I hold that moment in my heart as a cherished reminder that there is a whole big world out there, and it does not revolve around this business. It keeps on rolling, and so shall we all. One of the healthiest elements of my writing life is that I am married to an airline mechanic who reminds me daily that flight is about physics, not fancy.

2) Be patient. What goes up must come down and vice versa.
The publishing industry is cyclical. That's just the nature of the beast. I think it's a testament to the resilient spirit of people who love and believe in books. Things get bollixed for one reason or another, and you hear a lot of doomsaying, but you also hear the war stories of the past. You hear about innovations that were birthed by bad times, fresh energy that came out of adversity. Talk to the writers around you. How did they survive the swampy markets that followed 9/11? Or the Doldrums of the late 80s? Or the Great Upheaval of blah blah blah. The names, dates, and particulars change, but trust me, there's nothing new going on here. This business is a roller coaster. We accept that going in and make the decision daily to take the ride. Yes, we're speeding face-first toward the earth right now, but rest assured, there is a loop-dee-loop ahead.
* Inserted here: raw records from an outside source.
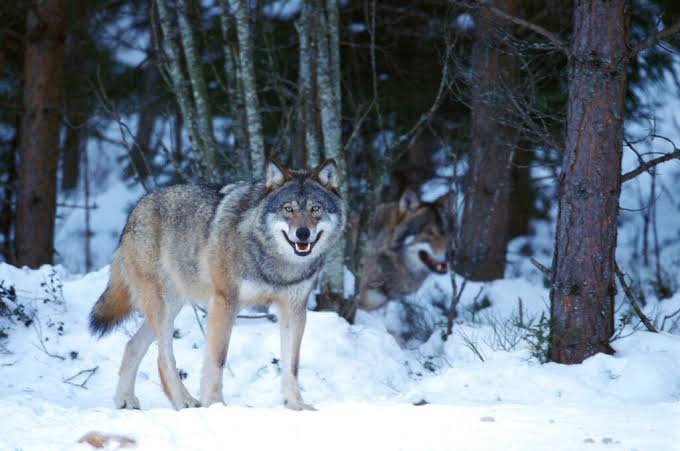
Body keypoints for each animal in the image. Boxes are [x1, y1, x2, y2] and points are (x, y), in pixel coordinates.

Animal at [88, 159, 345, 411]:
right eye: (288, 209)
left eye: (315, 208)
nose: (303, 234)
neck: (275, 264)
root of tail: (136, 208)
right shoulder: (225, 302)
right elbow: (218, 359)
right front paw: (214, 403)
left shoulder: (294, 309)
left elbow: (292, 364)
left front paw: (296, 405)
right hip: (162, 308)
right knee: (163, 358)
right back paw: (185, 401)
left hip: (170, 308)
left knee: (132, 345)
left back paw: (125, 399)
When I was researching a memoir for Linda Armstrong Kelly, the mom of Tour de France champ Lance Armstrong, she showed me an unforgettable video from the 2003 Tour. Lance was not having a great race that year. As he rode the Luz Ariden stage, a little girl on the side of the road was swinging a musette -- a little yellow souvenir bag on a long strap. As Lance flashed by, his handlebar snagged the strap. Instant face plant. He hit the asphalt like a hard sleet. When he got up, he was roaring like an animal. (That poor little French girl; she must have peed her pantalon.) Bloodied and braying, his competitors streaming past him, he wrangled the chain back on his bike and -- well, you know the rest. If there ever was an icon for "When the going gets tough, the tough get going," it's this guy. He chose a life comprised of hills and valleys. So did we. May your adrenaline flow like Asti Spumante!
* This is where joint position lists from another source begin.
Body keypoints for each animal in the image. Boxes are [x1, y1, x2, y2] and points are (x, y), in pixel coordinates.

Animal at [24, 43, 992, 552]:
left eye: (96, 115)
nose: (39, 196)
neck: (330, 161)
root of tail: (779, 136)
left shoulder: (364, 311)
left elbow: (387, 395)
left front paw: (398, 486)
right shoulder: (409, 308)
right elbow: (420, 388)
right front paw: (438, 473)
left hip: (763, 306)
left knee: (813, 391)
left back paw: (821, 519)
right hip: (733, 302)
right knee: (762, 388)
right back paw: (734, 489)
3) To thine own self be true.
Back in 2002, rather than try to come up with a project that would please the people around me, I opted to stop pitching book ideas for a while. On my editor's advice, I started writing a syndicated weekly column that kept me productive, generated a small but steady income, and got my name out there. In 2003, I did my first ghostwriting gig, which was a lot of fun. Meanwhile, I quietly worked on the novel I wanted to write. When I presented the manuscript to my editor at Harper Collins in 2004, it was a polished novel, not a nebulous idea coming at her in a storm of desperate spitballs. I'd written the book I wanted to write, the market had recovered, and HC offered me a respectable advance.
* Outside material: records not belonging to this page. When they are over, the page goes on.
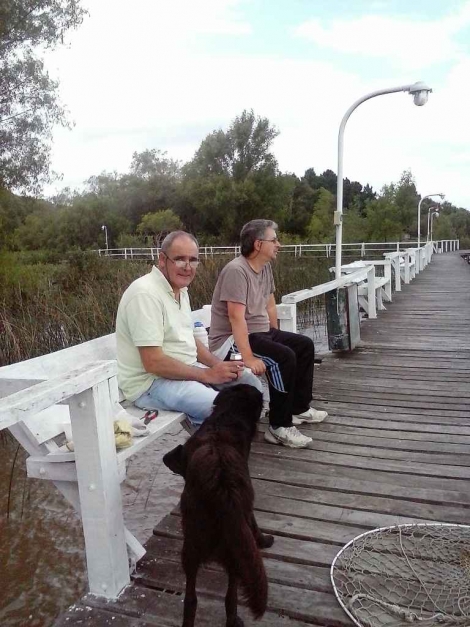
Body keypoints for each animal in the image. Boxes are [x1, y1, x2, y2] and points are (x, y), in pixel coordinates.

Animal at [163, 386, 276, 624]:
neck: (224, 418)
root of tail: (222, 490)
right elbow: (254, 523)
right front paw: (263, 540)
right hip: (233, 553)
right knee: (227, 597)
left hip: (194, 550)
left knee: (192, 599)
A while back, Colleen posted about the human need to bring order to chaos and why that will never work in the publishing world. Doing work you love and believe in must be your prime directive at all times. During tough times, everyone from your agent to the pizza delivery dude has advice on what you should be writing, who's really selling, where it's all going. If you try to go where you think the money is, I promise, you will succeed only in making yourself crazy. Chances are, there won't be any money, and if there's not, you have to come away from a project having gotten something else from it. Joy. Learning. The satisfaction of freely speaking your mind. Once you've gotten a taste of writing for a living, it's incredibly hard to rise above the money and write for the pure pleasure of writing, but if that spirit has been bled from your work, the work is doomed. Even if it sells, the money will never feel like enough.

The downtrend in the publishing industry and the economy in general do make it exponentially tougher to sell your book right now. But your goal is not to sell a book; your goal is to be happy. If writing makes you happy, write without fear. The rest, to a certain degree, is all tumbling dice. As it turned out, the five years following that last bombastically bad downturn in the publishing biz were the most financially successful years of my career. All I can do now is take what I've learned, work as hard and as true as I can, and hope that more bad luck will come my way.

Comments

Suzan Harden said…
Good words two years ago. Excellent words now.